▶ _TRY IT_: Without including any images, reproduce each entry exactly.
---
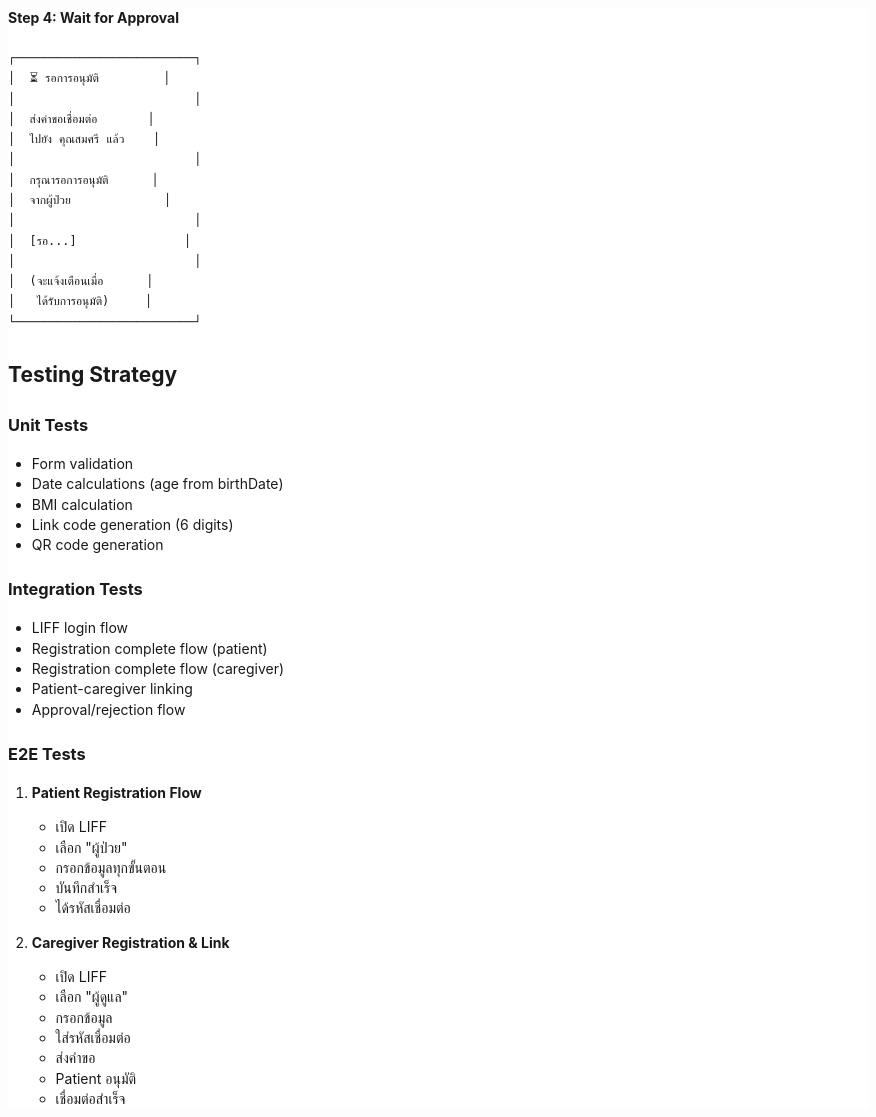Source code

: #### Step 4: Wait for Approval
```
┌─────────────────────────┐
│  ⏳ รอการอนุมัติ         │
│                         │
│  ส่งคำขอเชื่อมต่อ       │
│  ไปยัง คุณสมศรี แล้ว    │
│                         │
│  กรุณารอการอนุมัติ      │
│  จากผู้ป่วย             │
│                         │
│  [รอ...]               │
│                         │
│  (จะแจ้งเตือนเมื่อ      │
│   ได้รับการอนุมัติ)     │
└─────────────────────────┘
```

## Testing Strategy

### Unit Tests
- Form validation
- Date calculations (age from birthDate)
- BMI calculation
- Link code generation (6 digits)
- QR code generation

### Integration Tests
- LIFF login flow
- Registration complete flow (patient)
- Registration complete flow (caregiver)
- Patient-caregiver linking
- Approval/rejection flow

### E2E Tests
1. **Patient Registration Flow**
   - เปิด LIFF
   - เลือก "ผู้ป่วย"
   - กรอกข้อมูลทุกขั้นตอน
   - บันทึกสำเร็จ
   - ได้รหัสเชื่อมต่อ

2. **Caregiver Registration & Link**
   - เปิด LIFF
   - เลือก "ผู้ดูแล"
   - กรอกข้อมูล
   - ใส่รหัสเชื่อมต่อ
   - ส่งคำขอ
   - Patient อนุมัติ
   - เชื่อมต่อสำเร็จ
---
▶ _ANSWER TO THE EXERCISE_:
Source code

: #### Step 4: Wait for Approval
```
┌─────────────────────────┐
│  ⏳ รอการอนุมัติ         │
│                         │
│  ส่งคำขอเชื่อมต่อ       │
│  ไปยัง คุณสมศรี แล้ว    │
│                         │
│  กรุณารอการอนุมัติ      │
│  จากผู้ป่วย             │
│                         │
│  [รอ...]               │
│                         │
│  (จะแจ้งเตือนเมื่อ      │
│   ได้รับการอนุมัติ)     │
└─────────────────────────┘
```

## Testing Strategy

### Unit Tests
- Form validation
- Date calculations (age from birthDate)
- BMI calculation
- Link code generation (6 digits)
- QR code generation

### Integration Tests
- LIFF login flow
- Registration complete flow (patient)
- Registration complete flow (caregiver)
- Patient-caregiver linking
- Approval/rejection flow

### E2E Tests
1. **Patient Registration Flow**
   - เปิด LIFF
   - เลือก "ผู้ป่วย"
   - กรอกข้อมูลทุกขั้นตอน
   - บันทึกสำเร็จ
   - ได้รหัสเชื่อมต่อ

2. **Caregiver Registration & Link**
   - เปิด LIFF
   - เลือก "ผู้ดูแล"
   - กรอกข้อมูล
   - ใส่รหัสเชื่อมต่อ
   - ส่งคำขอ
   - Patient อนุมัติ
   - เชื่อมต่อสำเร็จ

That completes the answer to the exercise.